My husband has mentioned to me more than once that he thinks we will be one of those couples who tries and tries to have a baby and then gets pregnant naturally. When he says this I look at him like he has three heads and explain to him all the reason why that would be ridiculous. But he keeps bringing it up. Which makes me think that he really must believe it.
I was diagnosed with PCOS and then undiagnosed.
I had a high FSH reading of 14.
I tested positive for elevated natural killer cells.
He was diagnosed with a varicocele and then undiagnosed.
He has low sperm count and low motility.
He tested with lowish testoterone.
We retrieved forty six eggs that turned into twenty two embryos and transferred five blasts. None of those made it to freeze or fetus.
We no longer have sex regularly.
Oh yeah, and an ultrasound technician once told me that I have a tilted uterus...great.
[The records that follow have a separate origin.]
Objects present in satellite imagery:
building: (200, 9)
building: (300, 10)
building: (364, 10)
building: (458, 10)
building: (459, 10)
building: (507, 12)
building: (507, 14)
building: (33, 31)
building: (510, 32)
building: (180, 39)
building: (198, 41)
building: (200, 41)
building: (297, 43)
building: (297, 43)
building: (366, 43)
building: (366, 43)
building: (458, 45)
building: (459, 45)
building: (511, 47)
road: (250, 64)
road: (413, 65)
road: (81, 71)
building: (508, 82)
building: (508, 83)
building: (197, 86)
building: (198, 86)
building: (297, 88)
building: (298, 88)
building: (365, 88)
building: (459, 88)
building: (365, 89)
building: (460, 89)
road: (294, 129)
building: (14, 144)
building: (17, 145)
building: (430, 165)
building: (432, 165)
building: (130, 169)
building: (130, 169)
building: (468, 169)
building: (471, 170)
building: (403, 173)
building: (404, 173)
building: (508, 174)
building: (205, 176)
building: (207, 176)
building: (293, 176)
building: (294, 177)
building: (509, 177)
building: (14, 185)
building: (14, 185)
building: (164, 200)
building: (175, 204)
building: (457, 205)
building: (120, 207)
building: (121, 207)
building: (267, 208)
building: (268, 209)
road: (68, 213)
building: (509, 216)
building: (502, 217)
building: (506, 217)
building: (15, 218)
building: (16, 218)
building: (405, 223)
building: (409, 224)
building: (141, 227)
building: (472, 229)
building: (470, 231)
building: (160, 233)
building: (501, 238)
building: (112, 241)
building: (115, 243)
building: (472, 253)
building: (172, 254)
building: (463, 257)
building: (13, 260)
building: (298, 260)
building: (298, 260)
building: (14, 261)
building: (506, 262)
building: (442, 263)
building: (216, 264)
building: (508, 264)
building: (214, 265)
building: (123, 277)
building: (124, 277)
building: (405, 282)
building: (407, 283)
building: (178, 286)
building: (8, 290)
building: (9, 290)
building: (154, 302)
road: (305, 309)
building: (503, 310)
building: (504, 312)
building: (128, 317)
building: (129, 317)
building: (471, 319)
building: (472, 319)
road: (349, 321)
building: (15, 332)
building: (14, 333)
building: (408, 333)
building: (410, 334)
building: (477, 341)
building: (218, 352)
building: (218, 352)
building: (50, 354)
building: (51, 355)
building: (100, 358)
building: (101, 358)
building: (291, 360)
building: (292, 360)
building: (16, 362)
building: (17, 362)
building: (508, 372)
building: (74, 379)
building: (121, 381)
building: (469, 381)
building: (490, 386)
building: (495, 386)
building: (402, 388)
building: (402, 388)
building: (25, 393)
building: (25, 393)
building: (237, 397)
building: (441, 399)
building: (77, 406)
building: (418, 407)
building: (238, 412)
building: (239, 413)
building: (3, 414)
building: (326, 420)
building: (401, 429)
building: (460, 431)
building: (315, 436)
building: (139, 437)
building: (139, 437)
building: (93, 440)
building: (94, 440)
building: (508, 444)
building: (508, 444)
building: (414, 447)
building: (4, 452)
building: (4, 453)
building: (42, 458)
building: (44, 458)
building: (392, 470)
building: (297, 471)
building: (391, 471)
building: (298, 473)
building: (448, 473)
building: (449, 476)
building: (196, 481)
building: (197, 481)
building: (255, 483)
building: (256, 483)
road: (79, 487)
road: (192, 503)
These are not the ingredients for a "natural miracle".
Still, in my quest to not be done with hope I have considered taking up baby making sex again. Then I start to think, "Well, with everything working against us it would be best to know when I am ovulating...at least give us a fighting chance." But I worry that if I know when I ovulated, I will know when to test for pregnancy. I will know when to start hoping and praying and watching for symptoms. Next thing you know I am leaving work on my lunch hour to buy pregnancy tests that I pee on in the bathroom at the grocery store.
Sort of like those evolution posters, but in reverse...
Suddenly harmless baby making sex starts to sound less "relaxing" and more like a gateway activity leading me back to major heartache. I'm worried about becoming an addict again.